Lena Schröter¹Graciosa Quelhas Teixeira²Luisa de Roy²Benjamin Thilo Krüger²Oliver Küppers²Catarina Leite Pereira³Daniela Pereira Vasconcelos³Meriem Lamghari³Bruno Sarmento³Geir Klinkenberg⁴Ruth Schmid⁴Raquel Gracia⁵Janire Alkorta⁵Damien Dupin⁵Anne-Marie Haaparanta⁶Virpi Muhonen⁶Andreas Martin Seitz^2*Anita Ignatius²

• ¹Ulm University Medical Center, Institute of Orthopaedic Research and Biomechanics, Ulm, Germany
• ²Institute of Orthopaedic Research and Biomechanics, Ulm University Medical Center, Ulm, Germany
• ³Instituto de Investigação e Inovação em Saúde (i3S), Instituto Nacional de Engenharia Biomédica (INEB), Universidade do Porto, Porto, Portugal
• ⁴SINTEF Industry, Department of Biotechnology and Nanomedicine, Trondheim, Norway
• ⁵CIDETEC, Basque Research and Technology Alliance (BRTA), Parque Científico y Tecnológico de Gipuzkoa, Donostia-San Sebastián, Spain
• ⁶Askel Healthcare Ltd, Tampere, Finland

Current tissue engineering strategies for treating traumatic or degenerative cartilage defects in osteoarthritis (OA) remain insufficient in promoting robust tissue regeneration while simultaneously addressing inflammation, matrix degradation, and post-surgical infections.
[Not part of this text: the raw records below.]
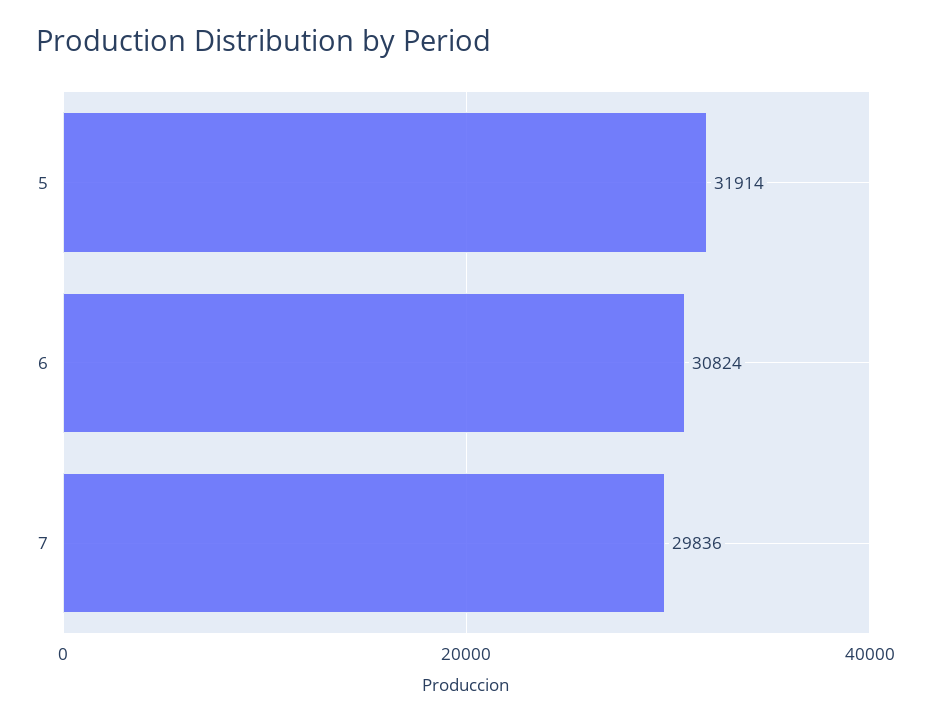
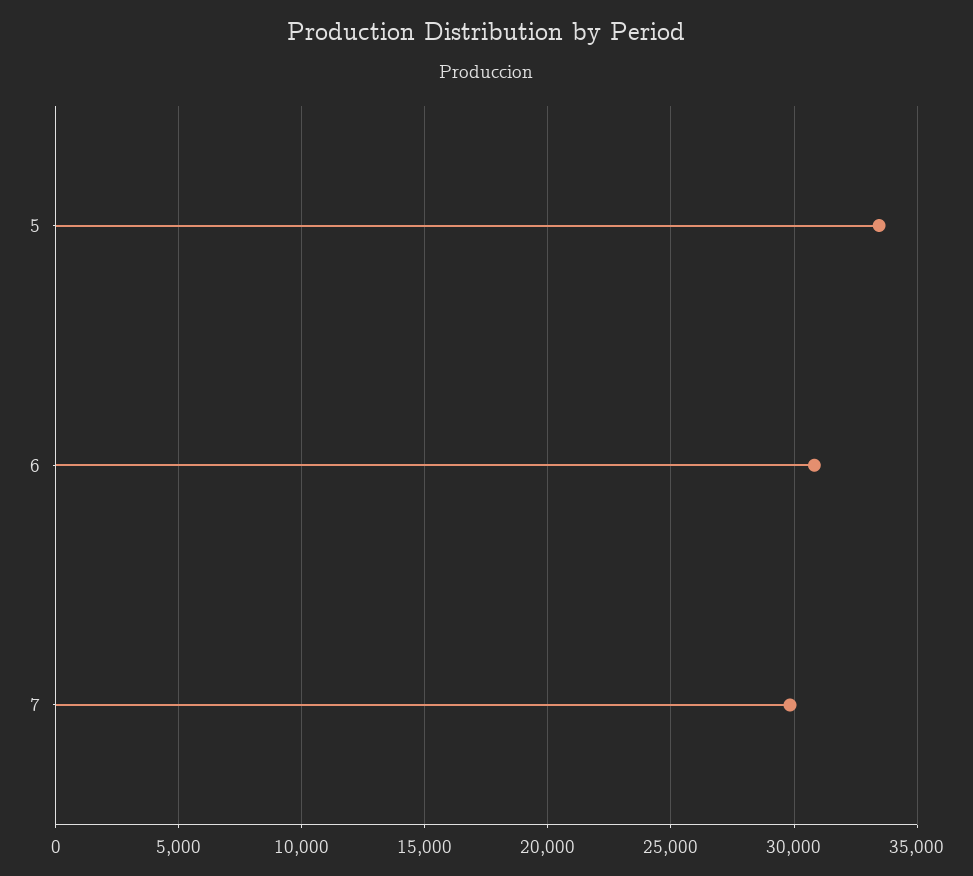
  {
-   "5": 31914,
+   "5": 33500,
    "6": 30824,
    "7": 29836
  }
In this study, we evaluated the in vivo biocompatibility and regenerative potential of a nanoenabled collagen-polylactide (Col-PLA) scaffold functionalized with tri-combinatorial nanoemulsions delivering ibuprofen (anti-inflammatory), batimastat (BB-94, anti-proteolytic), and mupirocin (anti-bacterial). Using a femoral osteochondral defect model in New Zealand White rabbits, regeneration was assessed at 4-and 12-weeks post-implantation by macroscopic scoring, biomechanical indentation mapping, and histological analysis. Synovial inflammation was further evaluated via histology, CD8 immunostaining, and quantification of key pro-inflammatory mediators including interleukin-1β (IL-1β), tumor necrosis factor-α (TNF-α), prostaglandin E2 (PGE2), and matrix metalloproteinase-13 (MMP-13). Both functionalized and non-functionalized Col-PLA scaffolds supported significant host cell infiltration and tissue regeneration, outperforming untreated controls and demonstrating effective subchondral bone repair. A transient inflammatory response was observed in the nanoenabled group at 4 weeks, without elevation of synovial pro-inflammatory cytokines or compromised tissue regeneration. Although cartilage repair was comparable between scaffold groups, the nanoenabled Col-PLA scaffold might have a potential benefit in more complex or comorbid clinical scenarios due to its immunomodulatory, anti-proteolytic, and anti-microbial functionalization. The findings of this study support further investigations of these modular scaffolds in OA and infection-prone environments, using disease-relevant and long-term models, to fully establish its therapeutic applicability in regenerative medicine.